Terminal 5
610 West 56th St.
Friday, September 17, and Saturday, September 18, $27.50-$30, 8:00
www.myspace.com/ofmontreal
www.terminal5nyc.com
Don’t let the funky grooves flying all over Of Montreal’s tenth album, FALSE PRIEST (Polyvinyl, September 14), fool you; band founder and Apollinaire Rave artistic director Kevin Barnes is still delving deep into suicide, shattered hearts, self-brutality, death anxiety, and loneliness — as well as particle wave duality, auto-da-fés, fetishized archetypes, uncalibrated skulls, frontal lobe regression, and Chinese urine. The Athens, Georgia, group, which has been shuffled and reshuffled over its thirteen-year career, with more former members than current members (and some albums recorded primarily by Barnes alone), has a ball on the new disc, mixing in falsetto funk, rollicking R&B, heavenly dance pop, and Euro-disco that has the sonic glee of Gnarls Barkley — perhaps it is no coincidence that OM has covered GB’s “Crazy.” On FALSE PRIEST, Of Montreal channels a little Beatles here (“You Do Mutilate?”), a whole lot of Prince there (“Like a Tourist,” “Sex Karma”), and even a bit of Bowie to boot (“Godly Intersex”).
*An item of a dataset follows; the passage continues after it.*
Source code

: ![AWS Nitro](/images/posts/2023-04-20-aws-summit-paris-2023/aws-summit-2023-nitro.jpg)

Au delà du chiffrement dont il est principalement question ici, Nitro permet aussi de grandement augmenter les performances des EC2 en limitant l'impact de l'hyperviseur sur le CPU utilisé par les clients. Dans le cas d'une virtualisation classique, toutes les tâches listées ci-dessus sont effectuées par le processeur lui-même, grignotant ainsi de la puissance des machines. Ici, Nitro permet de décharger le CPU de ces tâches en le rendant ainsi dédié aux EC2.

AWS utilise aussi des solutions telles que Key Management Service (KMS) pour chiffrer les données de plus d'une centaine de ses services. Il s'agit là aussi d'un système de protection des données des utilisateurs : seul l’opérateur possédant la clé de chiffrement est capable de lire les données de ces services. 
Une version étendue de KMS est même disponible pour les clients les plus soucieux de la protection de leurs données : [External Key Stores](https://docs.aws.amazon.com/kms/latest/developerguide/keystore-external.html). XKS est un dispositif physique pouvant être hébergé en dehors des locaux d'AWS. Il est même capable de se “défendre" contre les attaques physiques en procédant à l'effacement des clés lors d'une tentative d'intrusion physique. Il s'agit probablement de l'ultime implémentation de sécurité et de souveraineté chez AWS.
Janelle Monáe of the Wondaland Arts Society adds groovy raps to “Our Riotous Defects” and “Enemy Gene,” while Solange Knowles gets hot and heavy with Barnes on “Sex Karma,” which features the killer rhyme “You took me centuries to master / In the next life I will have to learn you faster.” Barnes and company — Bryan Poole, Davey Pierce, Dottie Alexander, Clayton Rychlik, Thayer Sarrano, Nicolas Dobbratz, and K Ishibashi — will be headlining Terminal 5 this Friday and Saturday with Kansas native Monáe, who recently released her debut album, THE ARCHANDROID (SUITES II AND III) (Bad Boy, May 18, 2010).